Saturday, November 10, 2007

America's Lousy Image: The Problem Is Not Karen Hughes

Robert Satloff's article, "How To Win the War of Ideas", in today's WaPo, is couched in the form of advice to the Bush administration as to how it should reshape its efforts to connect with people in the Muslim world in the wake of the Karen Hughes fiasco. In fact, however, it demonstrates why only a Democratic administration has any real hope of success in this arena.

Here is the heart of Satloff's argument:
Hughes's resignation gives Bush one last chance to get this right. This requires a conceptual revolution. Rather than expend effort on winning Muslim friendship for America, our engagement with Muslim publics--what we call "public diplomacy"--should focus on identifying, nurturing and supporting anti-Islamist Muslims, from secular liberals to pious believers, who fear the encroachment of radical Islamists and are willing to make a stand.

This strategy would involve overt and covert ways to assist anti-Islamist political parties, nongovernmental organizations, trade unions, media outlets, women's groups, educational institutions and youth movements as they compete with the radicals. It calls for marshaling government resources--our embassies, aid bureaucracies, international broadcasting units and intelligence agencies, as well as our commercial, educational and civic relationships--to give anti-Islamists the moral, political, financial, technological and material support they need.
Satloff's program is a reasonable one--and it is impossible for the Bush administration to follow. Why? Look at the list of groups Satloff urges the U.S. to work with: NGOs, unions, the media, women's and young people's organizations, etc. These are all key groups for developing liberalism within the Islamic world--and they are exactly the kinds of groups that the Bush administration and the radical conservatives they're aligned with regard as deadly enemies.

How can conservatives befriend labor unions, women's groups, human rights supporters, and other left-wing organizations abroad while undermining and attacking them at home? It can't be done. The conservatives have no friends, allies, or connections among the parallel groups in the U.S.; they don't speak their language or share their concerns; and so every word and action they offer in support of such groups abroad is open to the obvious and accurate charge of hypocrisy.
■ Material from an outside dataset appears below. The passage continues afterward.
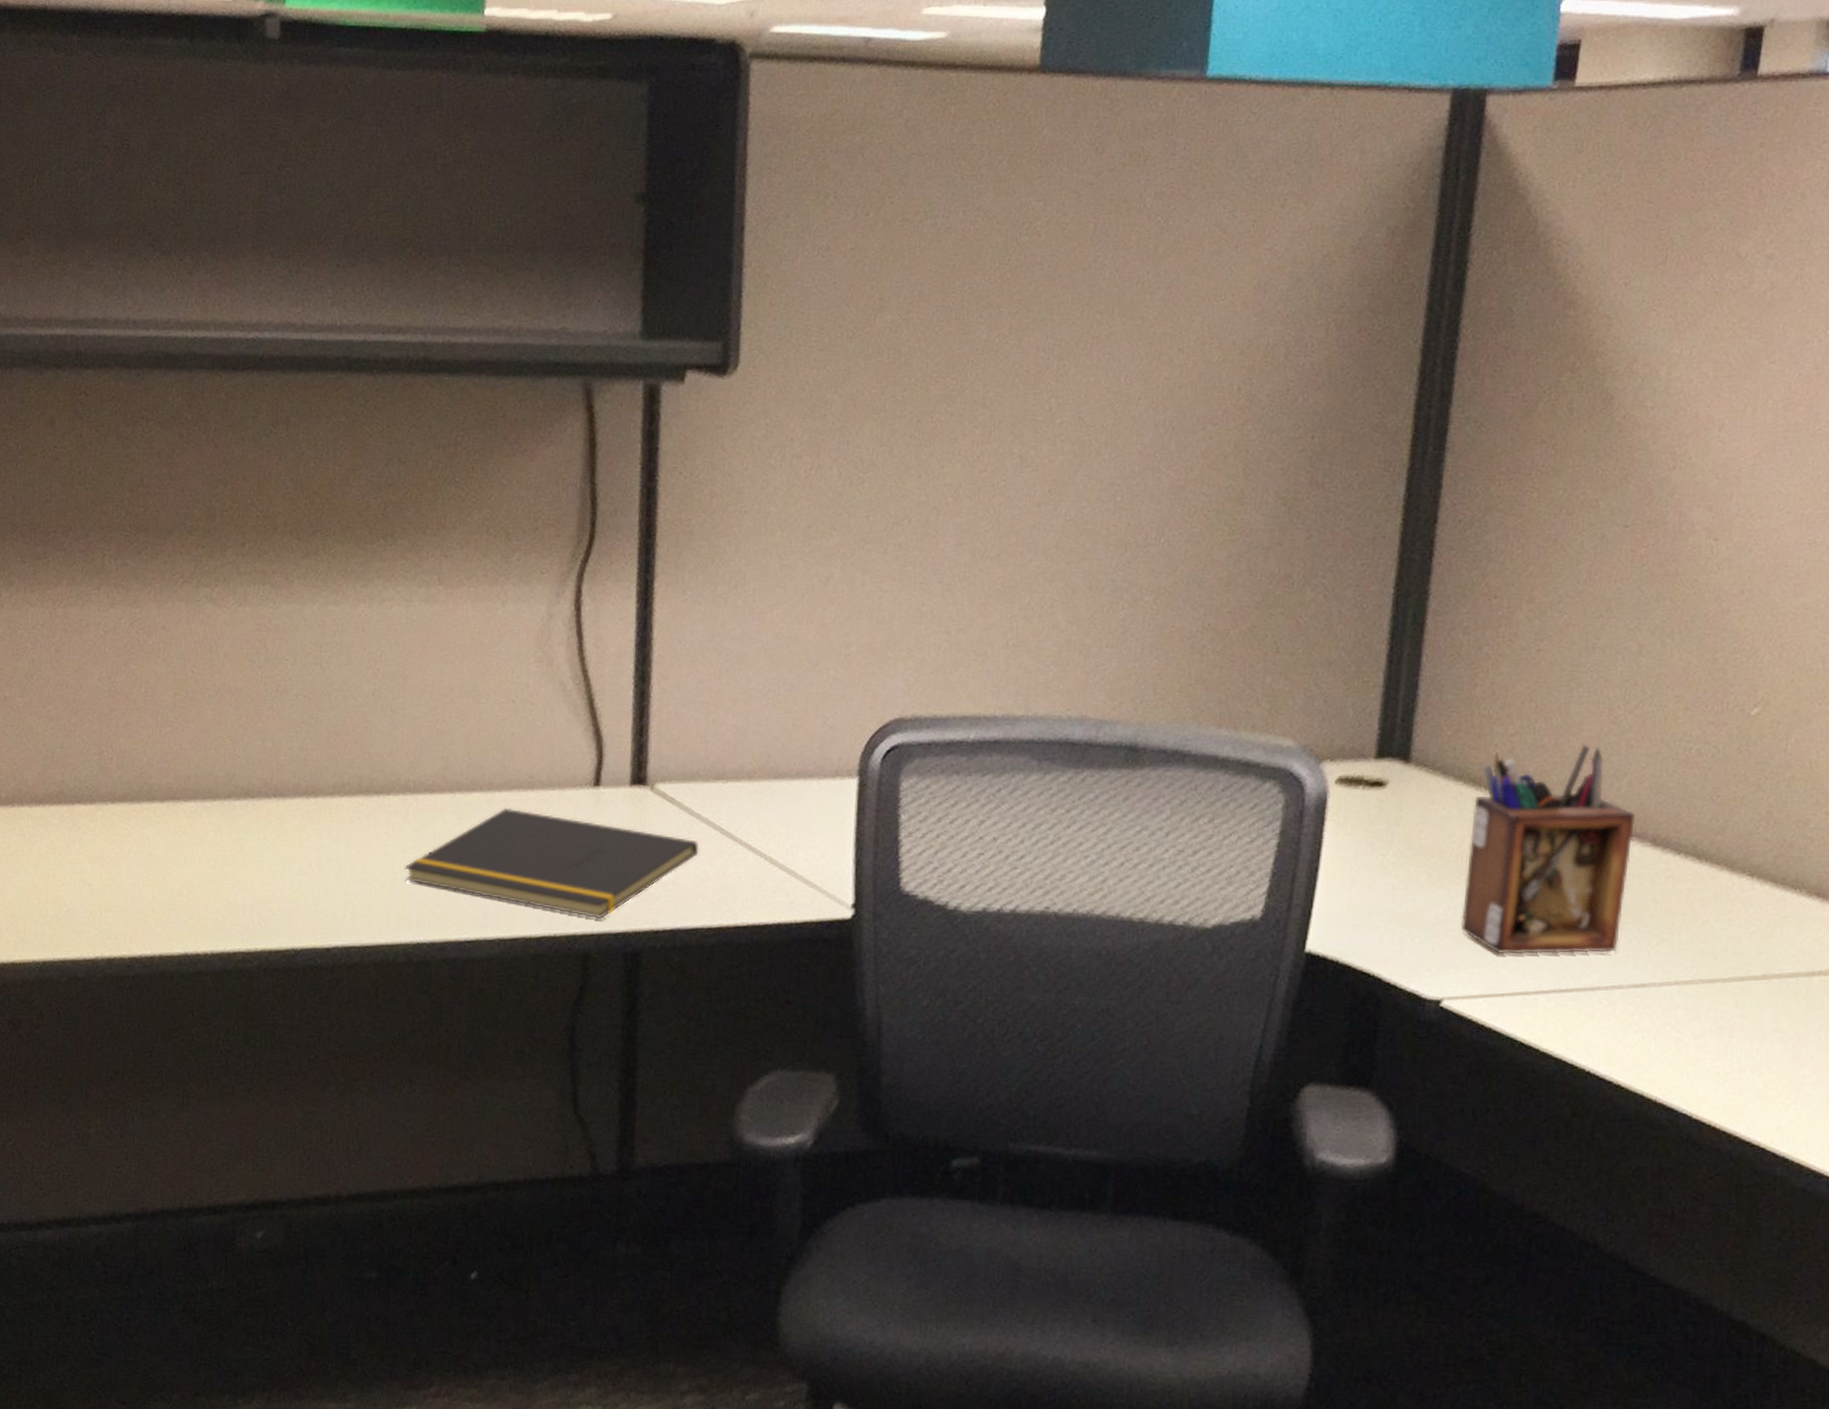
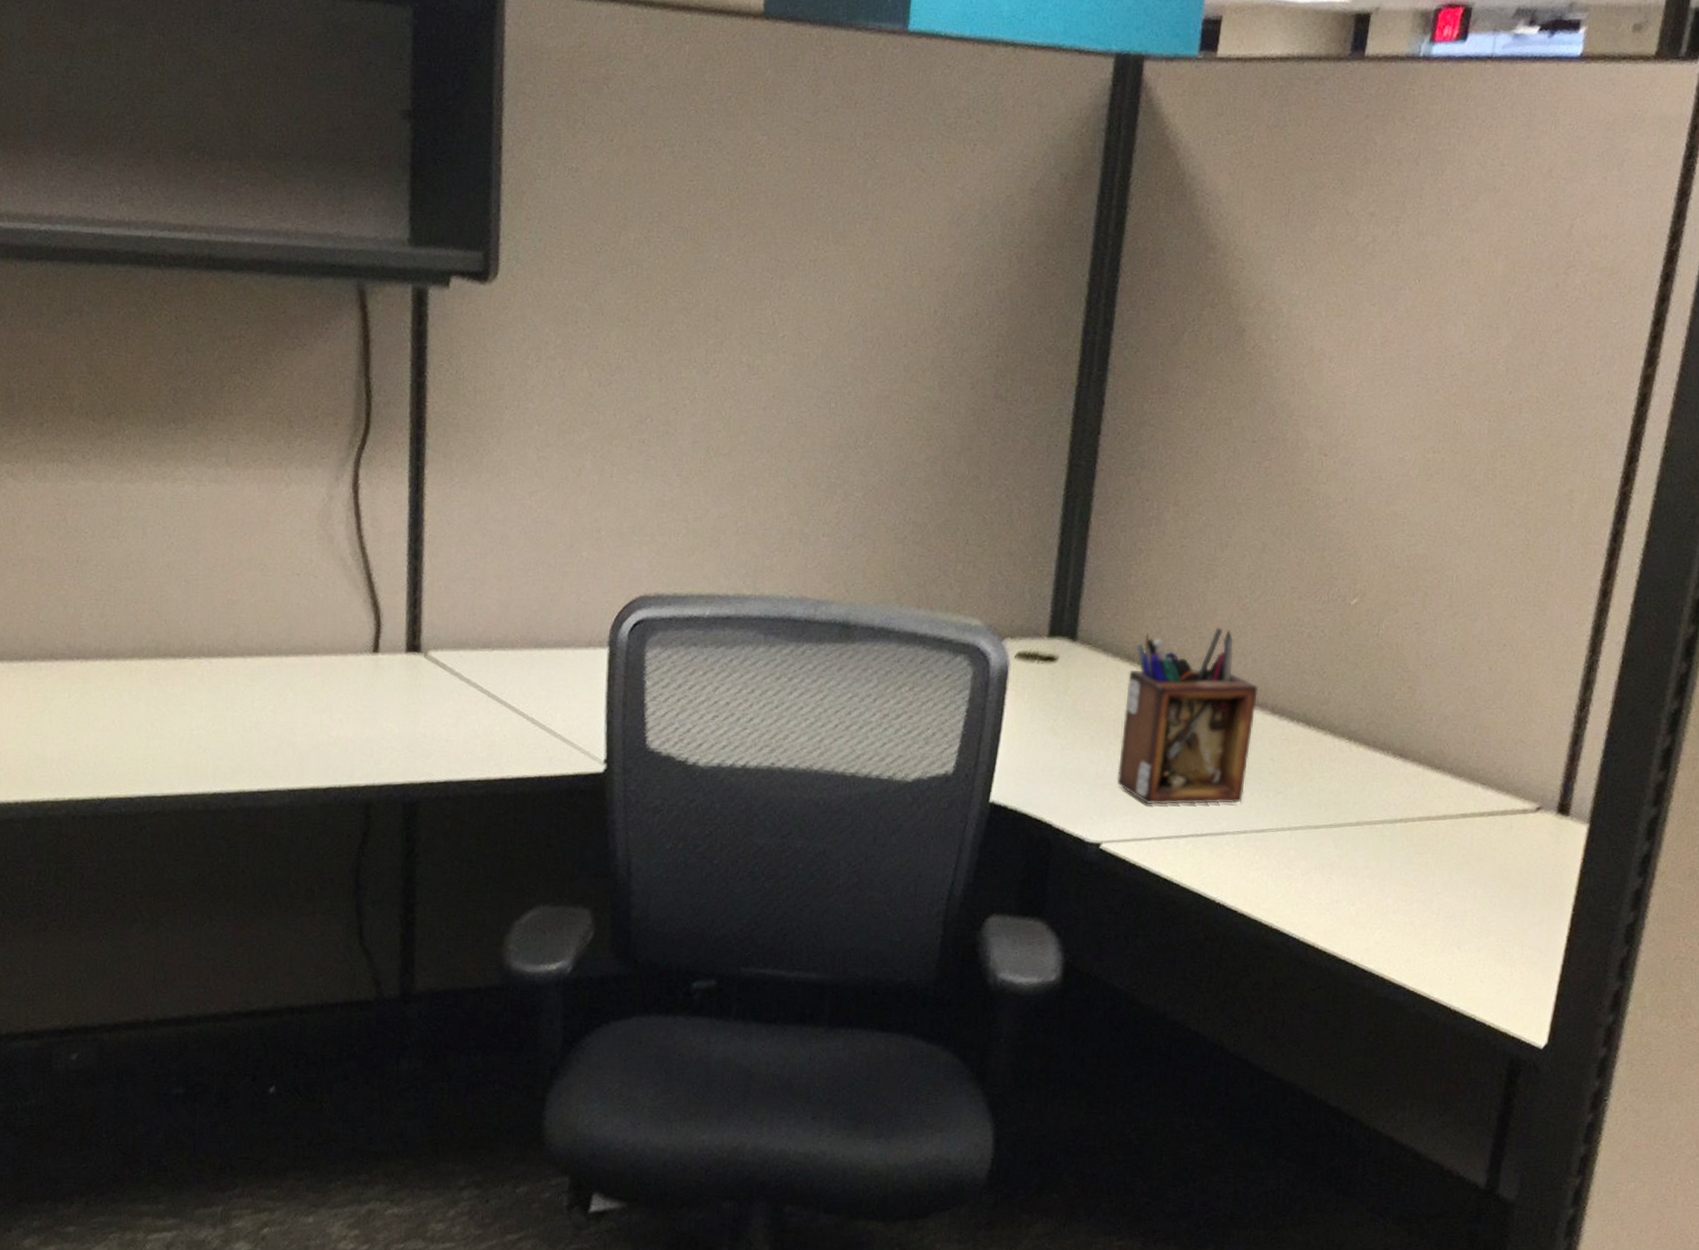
notepad: present [404,807,699,920] -> none [201,671,469,772]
In his book The Abolition of Man, C. S. Lewis distinguishes "education" and "propaganda." Education, he says, is about passing along values in which you yourself believe and which you try to live by; propaganda, by contrast, is about trying to convince other people to believe in values that you don't actually share because it will benefit you if they do so. In Lewis's words, true education treats students "as grown birds deal with young birds when they teach them to fly," while propaganda "deals with them more as the poultry-keeper deals with young birds--making them thus or thus for purposes of which the birds know nothing."

For modern-day conservatives, advocating unionization, civil rights, feminism, and freedom of speech in the Arab world can never be anything more than hollow propaganda. The beliefs espoused are so obviously contrary to what the conservatives actually believe that they inevitably appear as mere cynical attempts to manipulate foreign audiences for the benefit of America--which in fact is what they are. No wonder public attitudes toward the U.S. continued to worsen during Karen Hughes's mission to Islam.

Only liberal Democrats can effectively defend such freedoms abroad, because those are the same freedoms they live by at home. (It's not a coincidence that the U.S. presidents who are generally admired in the countries of Asia, Africa, and the Middle East are Kennedy, Carter, and Clinton. Despite their flaws, and their overall support for the American imperialist enterprise, there was at least some connection between their domestic political values and the values they espoused overseas.)

That's why a mere shift in P.R. tactics can't make the Bush administration or any like-minded Republican successor truly effective at public diplomacy. The only real hope is an entirely new government with dramatically different values.